Later on, Babel appears and reminds its listeners how good Buck-Tick is at its most gothic. That trajectory is continued on Guernica no Yoru, a sober, minimalistic ballad in which Sakurai once again shows his best side. It also has, yet again, a marvellous chorus. The contrast with Tainai Kaiku almost could not be bigger, as it closes 'No. 0' in a remarkably positive sounding manner.


The presence of those two peaks of course doesn't mean that there is nothing else to enjoy on 'No. 0'. Bisshu Love is a stomping rocker filled with the erotic bravado that is so typical for Buck-Tick, while Reishiki 13-gata "Ai" is the sort of dangerous, sultry opener that could only be the brain child of Hisashi Imai. Sure, it can't quite equal the brooding tension of cum uh sol nu -Fresco no Besshu- from 'Atom Miraiha No. 9', but that was an inimitable masterpiece. Reishiki 13-gata "Ai" rather profits from its almost militaristic rhythms.

Between the two aforementioned peaks, two of Hisashi Imai's rather aggressive cyberpunk songs can be found: Nostalgia -Vita Mechanicalis- and Igniter. These two appear to be meant as compensation for anyone who prefers late nineties Buck-Tick, but it's a fact that they are delivered with conviction. Both songs would not sound out of place as an intro theme to a sci-fi thriller.


On their 21st album, Buck-Tick shows that they have too many powerful rockers and gorgeous ballads up their sleeves to call it a day anytime soon. Peers of the quintet release albums that can't even begin to equal their heyday, if they haven't given up altogether already or have been promising a new album for years. For that reason alone, Buck-Tick already deserves every compiment you can give them. Besides, I personally think their albums are much more consistent these days than they used to be.

About Atsushi Sakurai, I can be brief: what an amazing singer. He has always been one of the better singers of the Japanese rock scene, but it sounds like he's getting better with age. For some people, it may be disappointing that the innocence of his early years has just about disappeared, but it is a fact that the number of Japanese singers who can carry the gravitas of a sorrowful ballad as well as Sakurai does is very limited.

'No. 0' has been released in 4 different versions.

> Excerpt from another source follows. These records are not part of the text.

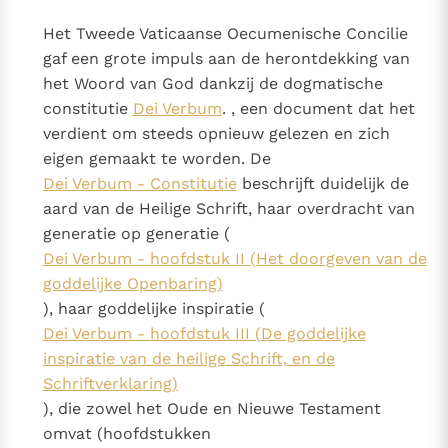
Het Tweede Vaticaanse Oecumenische Concilie
gaf een grote impuls aan de herontdekking van
het Woord van God dankzij de dogmatische
constitutie
Dei Verbum
. , een document dat het
verdient om steeds opnieuw gelezen en zich
eigen gemaakt te worden. De
Dei Verbum - Constitutie
beschrijft duidelijk de
aard van de Heilige Schrift, haar overdracht van
generatie op generatie (
Dei Verbum - hoofdstuk II (Het doorgeven van de
goddelijke Openbaring)
), haar goddelijke inspiratie (
Dei Verbum - hoofdstuk III (De goddelijke
inspiratie van de heilige Schrift, en de
Schriftverklaring)
), die zowel het Oude en Nieuwe Testament
omvat (hoofdstukken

First of all, there's the cd version with only the 13 songs on the album. The other three versions have the videos of Bisshu Love, Ophelia and Igniter on DVD, BluRay or even as virtual reality videos with the viewer included.
If you can't get enough of me giving my opinions without having asked for it, you can read more of it on my Kevy Metal weblog.
Good review. I know I dropped this after the trailer, but at least someone liked the album. Tongue
Occasionally, I write music reviews.
Thanks! I'm sure it became another bestseller, but that doesn't necessarily say anything about its quality of course Wink

I think the trailer somewhat misrepresented the album. Yes, it is a tad more electronic than its predecessors, but as a whole, it is far more "rocky" than the trailer suggested.